--- What is needed ---
Pick out and copy each line below containing the word "that".

--- Exercise materials ---
..........

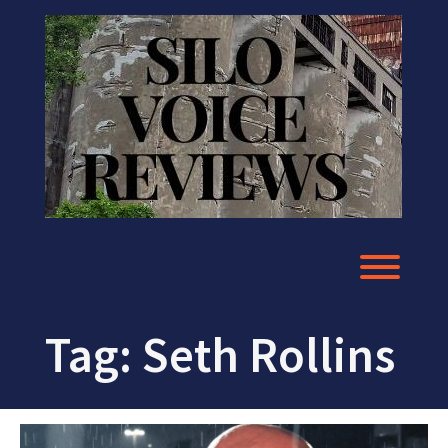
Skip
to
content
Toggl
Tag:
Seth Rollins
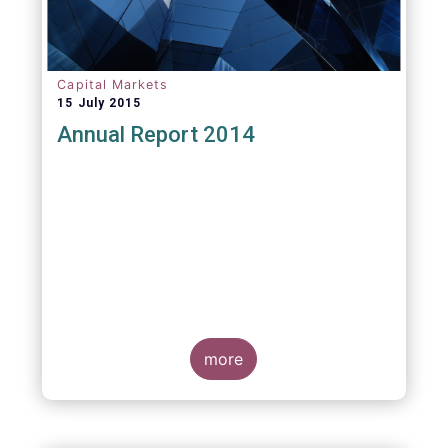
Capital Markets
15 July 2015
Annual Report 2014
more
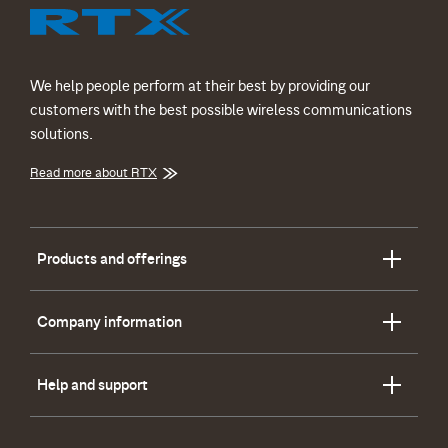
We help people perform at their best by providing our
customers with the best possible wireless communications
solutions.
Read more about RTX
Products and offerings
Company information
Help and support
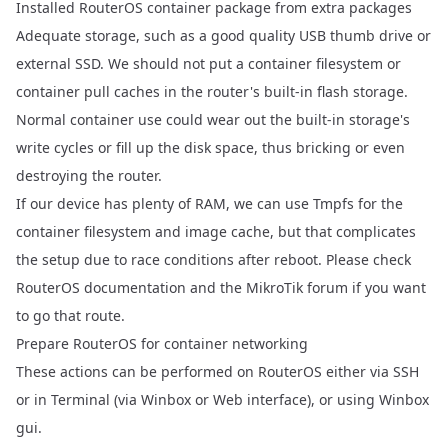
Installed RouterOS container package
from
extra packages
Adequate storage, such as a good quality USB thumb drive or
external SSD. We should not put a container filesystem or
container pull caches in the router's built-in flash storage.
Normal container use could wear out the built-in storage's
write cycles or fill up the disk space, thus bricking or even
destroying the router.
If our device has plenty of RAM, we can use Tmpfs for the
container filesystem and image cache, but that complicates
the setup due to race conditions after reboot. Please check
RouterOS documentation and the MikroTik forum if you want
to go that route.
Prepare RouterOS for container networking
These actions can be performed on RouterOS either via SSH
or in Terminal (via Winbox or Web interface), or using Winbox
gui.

..........

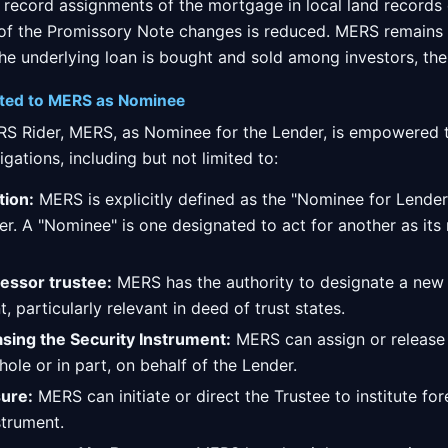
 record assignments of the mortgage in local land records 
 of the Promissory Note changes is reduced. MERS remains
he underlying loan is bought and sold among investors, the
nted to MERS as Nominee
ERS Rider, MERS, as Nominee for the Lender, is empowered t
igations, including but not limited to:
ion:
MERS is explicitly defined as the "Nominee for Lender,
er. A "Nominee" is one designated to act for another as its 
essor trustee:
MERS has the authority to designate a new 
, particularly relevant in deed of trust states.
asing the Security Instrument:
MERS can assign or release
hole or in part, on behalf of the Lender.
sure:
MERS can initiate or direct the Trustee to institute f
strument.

..........

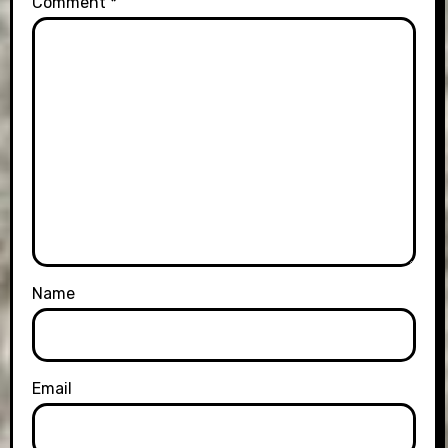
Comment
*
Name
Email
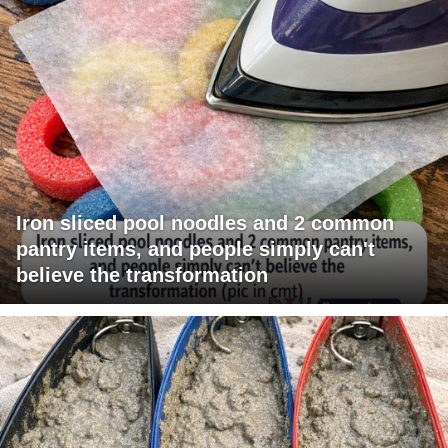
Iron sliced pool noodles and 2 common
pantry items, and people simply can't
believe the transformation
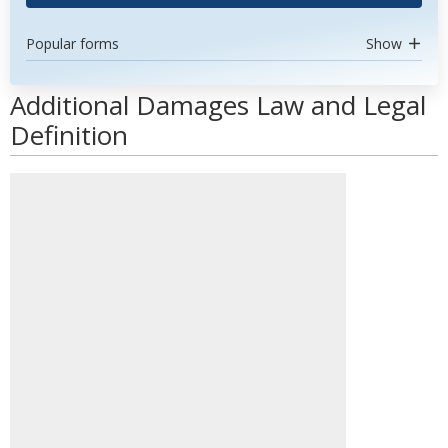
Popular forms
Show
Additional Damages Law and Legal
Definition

..........

--- Expected answer ---
container filesystem and image cache, but that complicates
to go that route.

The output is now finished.